- **What is expected**: From the data that follows, print exactly the lines starting at the one containing "stool: present [75,233,140,314]" and ending at the one containing "stool: none [45,420,158,570]"; include both of them and nothing more.

[Bounding box coordinate data]
-------------------------
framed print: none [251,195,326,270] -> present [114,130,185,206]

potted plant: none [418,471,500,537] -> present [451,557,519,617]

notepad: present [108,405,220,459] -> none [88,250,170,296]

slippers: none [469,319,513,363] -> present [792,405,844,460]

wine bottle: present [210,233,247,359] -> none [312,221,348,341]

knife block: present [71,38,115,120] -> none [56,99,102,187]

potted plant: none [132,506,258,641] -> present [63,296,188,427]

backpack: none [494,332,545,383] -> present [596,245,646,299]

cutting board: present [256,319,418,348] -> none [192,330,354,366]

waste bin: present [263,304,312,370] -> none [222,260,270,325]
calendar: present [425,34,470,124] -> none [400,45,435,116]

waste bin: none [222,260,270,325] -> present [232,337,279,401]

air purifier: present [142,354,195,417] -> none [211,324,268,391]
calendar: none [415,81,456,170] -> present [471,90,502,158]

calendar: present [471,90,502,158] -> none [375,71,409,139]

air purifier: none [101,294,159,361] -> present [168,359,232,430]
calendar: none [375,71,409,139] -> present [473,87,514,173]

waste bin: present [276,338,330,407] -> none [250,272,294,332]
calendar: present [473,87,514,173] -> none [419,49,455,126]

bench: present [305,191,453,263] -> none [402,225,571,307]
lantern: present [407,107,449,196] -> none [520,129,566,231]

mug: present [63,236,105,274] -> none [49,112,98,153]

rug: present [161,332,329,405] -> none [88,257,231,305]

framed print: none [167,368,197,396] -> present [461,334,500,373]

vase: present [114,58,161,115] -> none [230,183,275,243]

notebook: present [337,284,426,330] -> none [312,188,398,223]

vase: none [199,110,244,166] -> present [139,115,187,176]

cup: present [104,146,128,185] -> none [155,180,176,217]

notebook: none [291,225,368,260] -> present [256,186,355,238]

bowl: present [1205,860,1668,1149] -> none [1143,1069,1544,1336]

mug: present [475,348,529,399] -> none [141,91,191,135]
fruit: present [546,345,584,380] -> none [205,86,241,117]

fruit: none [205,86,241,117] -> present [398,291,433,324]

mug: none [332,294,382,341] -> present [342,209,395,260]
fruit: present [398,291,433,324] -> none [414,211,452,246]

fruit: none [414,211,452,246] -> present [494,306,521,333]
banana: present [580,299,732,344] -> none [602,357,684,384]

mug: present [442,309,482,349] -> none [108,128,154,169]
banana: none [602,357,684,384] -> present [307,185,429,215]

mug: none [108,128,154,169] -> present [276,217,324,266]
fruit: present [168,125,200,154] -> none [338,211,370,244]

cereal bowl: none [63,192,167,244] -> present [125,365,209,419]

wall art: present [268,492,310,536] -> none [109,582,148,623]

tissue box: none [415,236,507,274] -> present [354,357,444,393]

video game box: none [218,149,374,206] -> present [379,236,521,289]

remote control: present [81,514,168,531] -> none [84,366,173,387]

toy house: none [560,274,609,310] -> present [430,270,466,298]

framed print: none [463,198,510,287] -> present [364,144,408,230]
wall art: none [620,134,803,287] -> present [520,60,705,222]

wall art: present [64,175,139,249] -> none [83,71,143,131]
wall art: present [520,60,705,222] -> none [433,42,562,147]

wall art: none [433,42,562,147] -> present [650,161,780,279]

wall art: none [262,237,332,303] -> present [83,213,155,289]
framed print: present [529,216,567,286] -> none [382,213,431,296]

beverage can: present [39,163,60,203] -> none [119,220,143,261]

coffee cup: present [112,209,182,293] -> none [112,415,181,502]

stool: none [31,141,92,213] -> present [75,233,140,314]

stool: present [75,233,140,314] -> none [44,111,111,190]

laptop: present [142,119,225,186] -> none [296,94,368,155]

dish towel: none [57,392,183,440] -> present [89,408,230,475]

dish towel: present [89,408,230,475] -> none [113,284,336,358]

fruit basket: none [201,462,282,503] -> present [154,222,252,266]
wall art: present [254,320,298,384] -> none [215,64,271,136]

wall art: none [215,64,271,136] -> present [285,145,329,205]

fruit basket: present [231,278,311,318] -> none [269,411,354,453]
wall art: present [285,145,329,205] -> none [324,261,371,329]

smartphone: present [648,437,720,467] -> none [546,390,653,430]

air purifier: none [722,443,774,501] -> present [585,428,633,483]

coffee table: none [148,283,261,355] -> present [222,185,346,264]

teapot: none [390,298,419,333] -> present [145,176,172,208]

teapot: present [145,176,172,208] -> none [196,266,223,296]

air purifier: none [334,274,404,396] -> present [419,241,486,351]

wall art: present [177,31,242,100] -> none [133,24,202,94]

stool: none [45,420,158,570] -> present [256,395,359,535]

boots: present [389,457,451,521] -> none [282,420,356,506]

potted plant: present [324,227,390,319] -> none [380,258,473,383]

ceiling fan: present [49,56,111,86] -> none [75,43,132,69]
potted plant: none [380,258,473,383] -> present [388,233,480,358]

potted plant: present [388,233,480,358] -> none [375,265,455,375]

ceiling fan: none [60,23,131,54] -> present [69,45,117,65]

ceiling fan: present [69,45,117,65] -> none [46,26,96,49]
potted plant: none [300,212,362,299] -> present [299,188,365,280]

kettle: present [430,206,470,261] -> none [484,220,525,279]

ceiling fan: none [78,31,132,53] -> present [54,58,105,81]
-------------------------
- **Final answer**:
stool: present [75,233,140,314] -> none [44,111,111,190]

laptop: present [142,119,225,186] -> none [296,94,368,155]

dish towel: none [57,392,183,440] -> present [89,408,230,475]

dish towel: present [89,408,230,475] -> none [113,284,336,358]

fruit basket: none [201,462,282,503] -> present [154,222,252,266]
wall art: present [254,320,298,384] -> none [215,64,271,136]

wall art: none [215,64,271,136] -> present [285,145,329,205]

fruit basket: present [231,278,311,318] -> none [269,411,354,453]
wall art: present [285,145,329,205] -> none [324,261,371,329]

smartphone: present [648,437,720,467] -> none [546,390,653,430]

air purifier: none [722,443,774,501] -> present [585,428,633,483]

coffee table: none [148,283,261,355] -> present [222,185,346,264]

teapot: none [390,298,419,333] -> present [145,176,172,208]

teapot: present [145,176,172,208] -> none [196,266,223,296]

air purifier: none [334,274,404,396] -> present [419,241,486,351]

wall art: present [177,31,242,100] -> none [133,24,202,94]

stool: none [45,420,158,570] -> present [256,395,359,535]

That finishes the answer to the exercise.